Know your numbers: Floating-point arithmetic and numerical analysis in machine learning 

Stanislav Budzinskiy, 19.05.2025

One of the main selling points of modern GPUs is their support of low-precision numbers: the lower the precision, the faster the computation. "The more efficient the training of my neural network," one may conclude immediately, forgetting to acknowledge the effects of rounding errors due to low-precision floating-point computations. In this talk, I will discuss the basics of floating-point numbers and the numerical analysis of rounding errors. They are at the centre of our research project with Philipp Petersen, and I will share some of the results obtained so far.


Consistency of augmentation graph and network approximability in contrastive learning

Martina Neuman, 12.05.2025

Contrastive learning leverages data augmentation to develop feature representation without relying on large labeled datasets. However, despite its empirical success, the theoretical foundations of contrastive learning remain incomplete, with many essential guarantees left unaddressed, particularly the realizability assumption concerning neural approximability of an optimal spectral contrastive loss solution. We overcome these limitations by analyzing the pointwise and spectral consistency of the augmentation graph Laplacian. We establish that, under specific conditions for data generation and graph connectivity, as the augmented dataset size increases, the augmentation graph Laplacian converges to a weighted Laplace-Beltrami operator on the natural data manifold. These consistency results in turn give way to a robust framework for establishing neural approximability, directly resolving the realizability assumption in a current paradigm. The talk is based on the paper of the same title: arxiv.org/pdf/2502.04312. I will begin with brief introductions to manifold learning and the current paradigm of contrastive learning. I will then present our manifold learning analysis used to address the realizability assumption in contrastive learning.

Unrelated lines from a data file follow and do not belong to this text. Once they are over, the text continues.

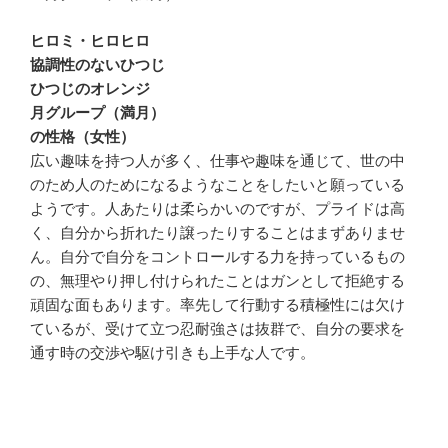
ヒロミ・ヒロヒロ
協調性のないひつじ
ひつじのオレンジ
月グループ（満月）
の性格（女性）
広い趣味を持つ人が多く、仕事や趣味を通じて、世の中
のため人のためになるようなことをしたいと願っている
ようです。人あたりは柔らかいのですが、プライドは高
く、自分から折れたり譲ったりすることはまずありませ
ん。自分で自分をコントロールする力を持っているもの
の、無理やり押し付けられたことはガンとして拒絶する
頑固な面もあります。率先して行動する積極性には欠け
ているが、受けて立つ忍耐強さは抜群で、自分の要求を
通す時の交渉や駆け引きも上手な人です。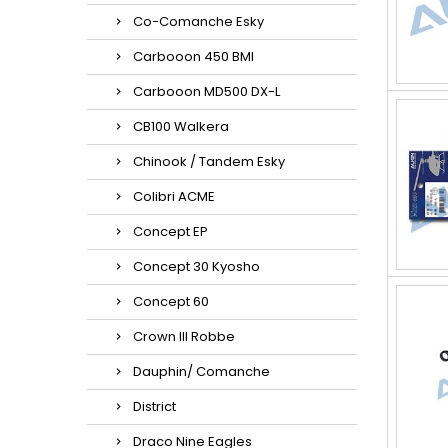
Co-Comanche Esky
Carbooon 450 BMI
Carbooon MD500 DX-L
CB100 Walkera
Chinook / Tandem Esky
Colibri ACME
Concept EP
Concept 30 Kyosho
Concept 60
Crown III Robbe
Dauphin/ Comanche
District
Draco Nine Eagles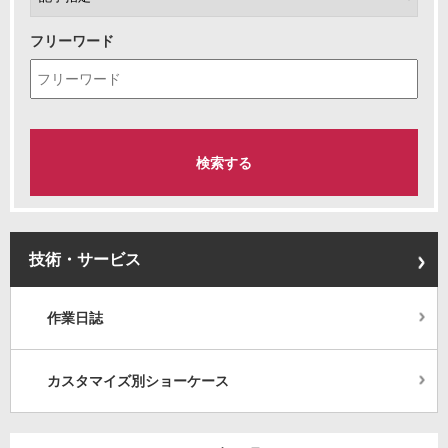
フリーワード
技術・サービス
作業日誌
カスタマイズ別ショーケース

Degenerative Diffusion Models 

Dennis Elbrächter, 05.05.2025

I will give a brief and biased introduction to Diffusion models and present some of my own work on the topic, specifically, a modification of the inference process. The mathematical basis is rather heuristic, but it seems to yield some interesting empirical results.


Minimax learning rates for estimating binary classifiers under margin conditions 

Jonathan García Rebellón, 07.04.2025

We bound the minimax error of estimating binary classifiers when the decision boundary of the learning set can be described by horizon functions in a general class and a margin condition is satisfied. Then, we apply these bounds to particular cases of some classes of functions, such as convex functions or Barron-regular functions. In addition, we show that classifiers with a Barron-regular decision boundary can be approximated by ReLU neural networks, with an optimal rate independent of the dimension that is close to $n^{-1}(1+\log n)$ when the margin is large compared to around $n^{-1/3}$ when no margin condition is assumed, here $n$ is the number of training samples. To conclude, we present some numerical experiments that confirm the theoretical results. This is a joint work with Philipp Petersen.

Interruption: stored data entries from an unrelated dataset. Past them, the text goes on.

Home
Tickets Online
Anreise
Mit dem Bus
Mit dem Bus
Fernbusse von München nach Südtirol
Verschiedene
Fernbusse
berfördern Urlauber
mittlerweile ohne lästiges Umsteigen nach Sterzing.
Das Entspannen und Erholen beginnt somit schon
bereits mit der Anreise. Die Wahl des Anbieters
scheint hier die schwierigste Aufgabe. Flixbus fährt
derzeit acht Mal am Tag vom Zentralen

Generative AI for the Statistical Computation of Fluids

Samuel Lanthaler, 31.03.2025

In recent years, there has been growing interest in applying neural networks to the data-driven approximation of partial differential equations (PDEs). This talk will discuss a generative AI approach for fast, accurate, and robust statistical computation of three-dimensional turbulent fluid flows. On a set of challenging fluid flows, this approach provides an accurate approximation of relevant statistical quantities of interest while also efficiently generating high-quality realistic samples of turbulent fluid flows. This stands in stark contrast to ensemble forecasts from deterministic machine learning models, which are observed to fail on these challenging tasks. This talk will highlight theoretical results that reveal the underlying mechanisms by which generative AI models can succeed in capturing key physical properties where deterministic ML approaches fall short.